Appearances (starts + substitute):
La Liga: 14 + 12 (1451 minutes)
Copa del Rey: 0 + 1 (30 minutes)
Goals + Assists:
La Liga: 2 + 1
At the start of the season, Granada CF seemed like an attractive destination for Chelsea to send players. Emerging from seven years of ownership by the Pozzo family, who also own Watford and Udinese, they were no strangers to playing the loan market. Despite the change in ownership, or perhaps precisely because of it, no less than 18 players were brought in on temporary contracts over the course of the season, including Jeremie Boga, as well as fellow Chelsea youngster and Cote d’Ivoire international Victorien Angban, as Granada tried to stave off relegation for another season.
Boga has been at Chelsea since 2008, and has always been highly regarded for his skill with the ball, dazzling runs and ability to beat his man (or multiple men, rather) with ease. Although he never got much of a sniff at playing a competitive match for the first-team, much has been and continues to be expected from him. Here’s a highlights reel from his Chelsea youth career, which demonstrates just why Boga has garnered so much hype over the years.
Boga is an attacking midfielder who is most comfortable playing centrally, although he has been deployed on either wing on occasion as well. He provides a lot of energy going forward, is a gifted dribbler with a great bust of pace and a threat on goal from anywhere near the penalty area. His first foray into senior football came last season on loan at Rennes, where he showed glimpses of his quality but was largely used as a substitute. The fact that Rennes’ own starlet, Ousmane Dembélé was having his own breakout season did not help Boga either. That season, Boga was named in the starting XI only 6 times and made appearances from the bench on 21 occasions.
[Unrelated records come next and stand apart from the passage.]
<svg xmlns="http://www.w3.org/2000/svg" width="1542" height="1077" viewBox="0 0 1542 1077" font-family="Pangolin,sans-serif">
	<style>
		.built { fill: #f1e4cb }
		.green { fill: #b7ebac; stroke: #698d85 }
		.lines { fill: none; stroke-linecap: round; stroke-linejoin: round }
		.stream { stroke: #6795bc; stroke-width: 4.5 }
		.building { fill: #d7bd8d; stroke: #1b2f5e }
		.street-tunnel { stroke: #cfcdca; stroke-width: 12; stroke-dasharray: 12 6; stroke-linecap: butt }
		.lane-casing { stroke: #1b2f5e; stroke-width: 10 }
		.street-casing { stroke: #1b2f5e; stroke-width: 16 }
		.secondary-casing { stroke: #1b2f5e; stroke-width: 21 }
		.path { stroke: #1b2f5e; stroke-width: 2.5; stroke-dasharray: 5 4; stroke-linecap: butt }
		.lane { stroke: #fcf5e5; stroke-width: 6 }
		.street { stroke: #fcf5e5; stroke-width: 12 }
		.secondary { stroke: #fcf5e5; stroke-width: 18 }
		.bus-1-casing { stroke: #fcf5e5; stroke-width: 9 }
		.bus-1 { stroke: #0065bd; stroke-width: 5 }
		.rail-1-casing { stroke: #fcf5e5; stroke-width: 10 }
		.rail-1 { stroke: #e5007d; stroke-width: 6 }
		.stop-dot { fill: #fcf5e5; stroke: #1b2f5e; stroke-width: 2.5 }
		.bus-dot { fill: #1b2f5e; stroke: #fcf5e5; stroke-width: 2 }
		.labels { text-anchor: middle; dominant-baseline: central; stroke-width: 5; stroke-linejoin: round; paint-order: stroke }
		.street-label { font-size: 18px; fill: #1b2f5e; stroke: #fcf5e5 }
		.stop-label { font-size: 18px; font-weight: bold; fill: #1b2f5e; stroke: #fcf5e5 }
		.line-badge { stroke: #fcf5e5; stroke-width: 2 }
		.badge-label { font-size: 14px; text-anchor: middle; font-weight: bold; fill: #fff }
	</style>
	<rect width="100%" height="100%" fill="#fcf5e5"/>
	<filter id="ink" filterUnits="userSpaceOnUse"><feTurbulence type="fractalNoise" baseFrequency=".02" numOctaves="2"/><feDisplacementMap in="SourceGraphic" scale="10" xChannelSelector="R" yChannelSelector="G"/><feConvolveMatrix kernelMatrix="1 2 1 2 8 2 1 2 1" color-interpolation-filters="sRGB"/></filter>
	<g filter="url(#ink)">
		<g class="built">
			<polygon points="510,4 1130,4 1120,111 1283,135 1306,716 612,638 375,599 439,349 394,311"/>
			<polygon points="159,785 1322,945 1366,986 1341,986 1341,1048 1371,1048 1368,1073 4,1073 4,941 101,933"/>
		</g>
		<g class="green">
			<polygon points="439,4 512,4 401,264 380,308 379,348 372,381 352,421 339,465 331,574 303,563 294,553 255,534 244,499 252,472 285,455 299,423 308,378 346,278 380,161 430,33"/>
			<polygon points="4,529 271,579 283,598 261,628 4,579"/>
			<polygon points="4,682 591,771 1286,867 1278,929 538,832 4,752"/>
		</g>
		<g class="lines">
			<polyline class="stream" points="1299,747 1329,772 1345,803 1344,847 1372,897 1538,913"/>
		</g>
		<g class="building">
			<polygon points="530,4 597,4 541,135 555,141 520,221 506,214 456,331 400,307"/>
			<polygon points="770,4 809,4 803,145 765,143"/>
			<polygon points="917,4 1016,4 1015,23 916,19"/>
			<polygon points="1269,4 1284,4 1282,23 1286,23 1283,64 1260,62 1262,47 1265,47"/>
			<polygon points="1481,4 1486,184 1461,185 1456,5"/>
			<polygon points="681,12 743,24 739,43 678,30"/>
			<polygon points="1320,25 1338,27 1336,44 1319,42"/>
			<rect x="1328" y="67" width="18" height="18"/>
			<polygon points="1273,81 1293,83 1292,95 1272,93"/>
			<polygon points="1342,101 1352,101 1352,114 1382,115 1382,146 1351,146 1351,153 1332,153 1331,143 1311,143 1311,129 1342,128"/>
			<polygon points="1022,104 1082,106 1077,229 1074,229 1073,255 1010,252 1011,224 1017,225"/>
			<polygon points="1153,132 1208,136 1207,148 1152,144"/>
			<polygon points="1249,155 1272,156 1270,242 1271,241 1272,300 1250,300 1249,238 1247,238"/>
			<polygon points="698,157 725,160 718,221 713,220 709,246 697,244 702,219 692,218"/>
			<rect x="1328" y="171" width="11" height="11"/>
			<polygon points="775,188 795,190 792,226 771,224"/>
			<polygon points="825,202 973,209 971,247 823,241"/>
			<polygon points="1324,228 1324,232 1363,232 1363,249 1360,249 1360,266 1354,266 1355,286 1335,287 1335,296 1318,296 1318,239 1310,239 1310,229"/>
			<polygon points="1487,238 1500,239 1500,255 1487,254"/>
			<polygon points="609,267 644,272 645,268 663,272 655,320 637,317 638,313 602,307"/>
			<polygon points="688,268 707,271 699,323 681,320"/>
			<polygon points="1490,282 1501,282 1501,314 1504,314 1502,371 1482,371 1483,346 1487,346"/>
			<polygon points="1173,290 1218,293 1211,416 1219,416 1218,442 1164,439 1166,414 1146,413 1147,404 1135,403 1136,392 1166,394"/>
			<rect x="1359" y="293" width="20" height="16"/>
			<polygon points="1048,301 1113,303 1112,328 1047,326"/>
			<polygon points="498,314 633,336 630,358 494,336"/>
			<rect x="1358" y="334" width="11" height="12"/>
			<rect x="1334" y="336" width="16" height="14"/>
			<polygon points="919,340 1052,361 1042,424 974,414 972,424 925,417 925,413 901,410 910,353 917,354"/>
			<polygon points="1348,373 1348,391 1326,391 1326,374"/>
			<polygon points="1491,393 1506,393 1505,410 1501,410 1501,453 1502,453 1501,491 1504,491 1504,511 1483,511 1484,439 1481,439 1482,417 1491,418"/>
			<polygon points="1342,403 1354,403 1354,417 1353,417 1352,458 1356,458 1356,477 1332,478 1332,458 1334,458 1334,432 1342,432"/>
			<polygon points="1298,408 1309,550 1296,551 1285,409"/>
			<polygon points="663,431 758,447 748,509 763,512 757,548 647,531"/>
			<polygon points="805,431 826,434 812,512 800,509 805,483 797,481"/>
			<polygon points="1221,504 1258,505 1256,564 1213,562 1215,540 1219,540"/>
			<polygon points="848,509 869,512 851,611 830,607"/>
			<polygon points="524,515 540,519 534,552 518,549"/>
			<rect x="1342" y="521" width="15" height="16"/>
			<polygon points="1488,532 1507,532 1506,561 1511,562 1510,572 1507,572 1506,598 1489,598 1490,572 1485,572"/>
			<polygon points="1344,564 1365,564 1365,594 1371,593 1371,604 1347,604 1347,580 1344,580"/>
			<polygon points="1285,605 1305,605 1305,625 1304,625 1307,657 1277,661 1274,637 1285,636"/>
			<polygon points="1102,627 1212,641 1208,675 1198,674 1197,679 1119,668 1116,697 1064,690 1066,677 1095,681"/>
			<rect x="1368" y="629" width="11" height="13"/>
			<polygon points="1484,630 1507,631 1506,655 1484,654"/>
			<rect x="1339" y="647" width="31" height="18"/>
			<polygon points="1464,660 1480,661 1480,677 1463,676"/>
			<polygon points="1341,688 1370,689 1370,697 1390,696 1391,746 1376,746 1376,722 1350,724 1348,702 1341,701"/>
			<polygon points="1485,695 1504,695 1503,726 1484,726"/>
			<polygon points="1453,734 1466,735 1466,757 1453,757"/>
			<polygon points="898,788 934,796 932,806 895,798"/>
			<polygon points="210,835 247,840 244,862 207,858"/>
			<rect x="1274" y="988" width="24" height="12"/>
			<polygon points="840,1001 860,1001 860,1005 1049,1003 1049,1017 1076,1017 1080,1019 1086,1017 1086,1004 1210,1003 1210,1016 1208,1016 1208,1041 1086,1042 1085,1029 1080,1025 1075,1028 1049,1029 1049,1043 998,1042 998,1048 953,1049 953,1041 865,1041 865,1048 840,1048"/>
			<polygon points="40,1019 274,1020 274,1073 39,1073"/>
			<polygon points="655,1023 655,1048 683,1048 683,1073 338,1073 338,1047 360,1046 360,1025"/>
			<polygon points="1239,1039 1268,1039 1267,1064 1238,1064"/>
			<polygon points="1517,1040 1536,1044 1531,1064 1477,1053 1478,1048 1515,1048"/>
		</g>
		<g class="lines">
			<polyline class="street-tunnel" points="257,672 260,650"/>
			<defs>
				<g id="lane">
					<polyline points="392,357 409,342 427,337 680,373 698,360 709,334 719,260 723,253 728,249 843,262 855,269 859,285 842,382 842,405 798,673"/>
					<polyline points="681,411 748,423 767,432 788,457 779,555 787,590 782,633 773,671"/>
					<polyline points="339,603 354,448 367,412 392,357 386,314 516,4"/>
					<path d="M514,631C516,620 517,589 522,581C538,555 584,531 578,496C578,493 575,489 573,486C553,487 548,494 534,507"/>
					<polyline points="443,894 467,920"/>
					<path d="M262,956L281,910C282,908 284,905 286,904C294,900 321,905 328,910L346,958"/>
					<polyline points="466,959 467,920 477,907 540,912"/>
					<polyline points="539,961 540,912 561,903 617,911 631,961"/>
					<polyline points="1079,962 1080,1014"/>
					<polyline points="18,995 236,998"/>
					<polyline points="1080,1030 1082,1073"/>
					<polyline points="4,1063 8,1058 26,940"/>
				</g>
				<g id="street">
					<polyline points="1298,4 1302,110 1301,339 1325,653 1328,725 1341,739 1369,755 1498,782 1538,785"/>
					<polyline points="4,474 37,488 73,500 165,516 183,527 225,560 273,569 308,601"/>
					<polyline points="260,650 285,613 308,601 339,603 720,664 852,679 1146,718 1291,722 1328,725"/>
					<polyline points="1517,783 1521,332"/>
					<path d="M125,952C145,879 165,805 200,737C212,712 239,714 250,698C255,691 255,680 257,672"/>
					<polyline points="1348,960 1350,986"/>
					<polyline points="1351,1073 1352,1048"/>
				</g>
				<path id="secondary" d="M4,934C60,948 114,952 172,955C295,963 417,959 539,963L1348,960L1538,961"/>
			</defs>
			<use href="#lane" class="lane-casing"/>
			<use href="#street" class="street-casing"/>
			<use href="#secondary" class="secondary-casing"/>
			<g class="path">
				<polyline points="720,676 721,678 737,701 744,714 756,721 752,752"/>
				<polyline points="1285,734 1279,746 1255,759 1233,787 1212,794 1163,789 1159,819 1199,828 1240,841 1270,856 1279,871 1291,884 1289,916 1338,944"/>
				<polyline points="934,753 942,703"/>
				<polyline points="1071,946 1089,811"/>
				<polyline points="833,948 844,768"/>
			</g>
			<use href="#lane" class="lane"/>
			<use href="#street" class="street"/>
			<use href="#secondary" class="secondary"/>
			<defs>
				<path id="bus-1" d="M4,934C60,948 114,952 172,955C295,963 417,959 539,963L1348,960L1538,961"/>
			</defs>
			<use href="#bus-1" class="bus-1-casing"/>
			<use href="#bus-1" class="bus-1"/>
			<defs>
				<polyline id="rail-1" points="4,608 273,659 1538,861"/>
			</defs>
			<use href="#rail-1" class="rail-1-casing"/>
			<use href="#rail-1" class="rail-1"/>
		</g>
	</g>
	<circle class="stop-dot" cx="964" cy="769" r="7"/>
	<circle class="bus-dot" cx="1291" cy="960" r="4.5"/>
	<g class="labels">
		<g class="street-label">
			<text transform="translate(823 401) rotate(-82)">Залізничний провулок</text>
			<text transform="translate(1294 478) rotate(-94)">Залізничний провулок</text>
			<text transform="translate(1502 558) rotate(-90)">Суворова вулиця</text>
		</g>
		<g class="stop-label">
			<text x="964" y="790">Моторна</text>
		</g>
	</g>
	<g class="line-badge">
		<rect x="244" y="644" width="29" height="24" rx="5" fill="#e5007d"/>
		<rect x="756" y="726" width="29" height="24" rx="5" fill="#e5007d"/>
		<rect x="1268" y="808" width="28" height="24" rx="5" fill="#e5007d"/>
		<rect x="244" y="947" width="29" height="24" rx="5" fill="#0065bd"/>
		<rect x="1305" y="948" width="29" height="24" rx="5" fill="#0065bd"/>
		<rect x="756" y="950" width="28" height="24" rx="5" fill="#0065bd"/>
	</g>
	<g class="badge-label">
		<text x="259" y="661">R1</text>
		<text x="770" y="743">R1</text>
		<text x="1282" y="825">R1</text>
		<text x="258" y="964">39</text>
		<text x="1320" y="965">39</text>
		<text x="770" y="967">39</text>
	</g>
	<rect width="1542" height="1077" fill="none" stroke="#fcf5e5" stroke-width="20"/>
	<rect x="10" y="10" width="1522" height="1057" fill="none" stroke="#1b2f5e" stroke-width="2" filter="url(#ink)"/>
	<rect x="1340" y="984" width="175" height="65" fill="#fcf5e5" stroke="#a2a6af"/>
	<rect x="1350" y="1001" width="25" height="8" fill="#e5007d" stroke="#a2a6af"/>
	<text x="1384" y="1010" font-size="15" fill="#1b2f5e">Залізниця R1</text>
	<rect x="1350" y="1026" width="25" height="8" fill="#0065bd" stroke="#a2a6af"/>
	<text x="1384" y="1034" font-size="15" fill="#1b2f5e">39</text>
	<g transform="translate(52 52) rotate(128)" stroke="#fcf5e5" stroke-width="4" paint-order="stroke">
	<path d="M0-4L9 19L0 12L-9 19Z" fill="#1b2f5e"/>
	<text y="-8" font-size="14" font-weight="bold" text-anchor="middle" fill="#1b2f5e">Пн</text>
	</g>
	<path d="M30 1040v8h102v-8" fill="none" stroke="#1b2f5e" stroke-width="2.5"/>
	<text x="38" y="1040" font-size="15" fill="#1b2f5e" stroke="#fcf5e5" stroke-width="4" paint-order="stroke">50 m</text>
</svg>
He was still quite raw and not quite up to speed with the senior game, especially in terms of physicality.
That he’s managed to develop at least in those terms during his time at Granada is a credit to him, considering that just about everything else at the club was an unmitigated disaster. Four different managers were in charge over the course of the season, from the young tactician and ex-Rayo Vallecano coach Paco Jémez to the eccentric Arsenal legend Tony Adams. None of them could steer the sinking ship that was Granada Football Club, ending the season dead last on 20 points and just 5 wins from 38 games.
While Boga managed about 200 more minutes this season than last, all told, his starts came in spells and he never really managed to keep his place in the starting XI for very long. In what has now become something of a recurring theme in his brief senior career so far, he showed all the skills on the ball but with little end product. He started the season brightly and often looked to be the best attacker on the team but his low defensive work-rate saw him dropped after the first few weeks. He had a brief resurgence around the turn of the year, including six straight starts, but ended the season firmly on substitutes bench.
That’s not to say his time at Granada was a complete failure. He did have his moments, one of which was a man of the match performance against Sevilla in early December. The following all-touches video, and the ones below it, showcase Boga’s tendency of producing one moment of brilliance among a mire of frustrating ones, especially against better opposition.
Boga only turned 20 in January, so let’s compare his statistics from this season with those of other attackers (not named Ousmane Dembélé, Christian Pulisic or Kylian Mbappé) of a similar age who played in Europe’s top leagues, namely, Andreas Pereira (Granada CF, on loan from Manchester United), Mikel Oyarzabal (Real Sociedad), Allan Saint-Maximin (SC Bastia, on loan from AS Monaco) and Bersant Celina (FC Twente, on loan from Manchester City)
Statistics may not always be a fair reflection of the reality but in Boga’s case at least, they paint an accurate picture. He takes on a decent number of defenders, but the end product is blatantly lacking. The defensive side of his game also leaves a lot to be desired, and in today’s game even attacking players are expected to make significant contributions off the ball. We should of course take into consideration that he was playing in an absolutely dire team, though fellow loanee-teammate Andreas Pereira played twice as many minutes and with good reason. Pereira, a year older in fairness, was much more consistent, active, and productive.
Jeremie Boga has now had two false starts to his senior career with two uninspiring loan spells in the Spanish and French top flights. This season can be judged with moderation, given the state of the club with which Chelsea saddled him, but Boga will have to add a lot more substance to his game if he wants to avoid becoming the next Gael Kakuta. He is still young fortunately, and for a player as talented as he is, all it takes is one good loan spell under a manager who trusts him to put him straight back into reckoning. My verdict for next season, therefore, is loan. Chelsea have had the right ideas for Boga’s loans so far in terms of the league and I anticipate yet another foreign loan but getting the team right this time around is vital.
What would you do with Jeremie Boga next season?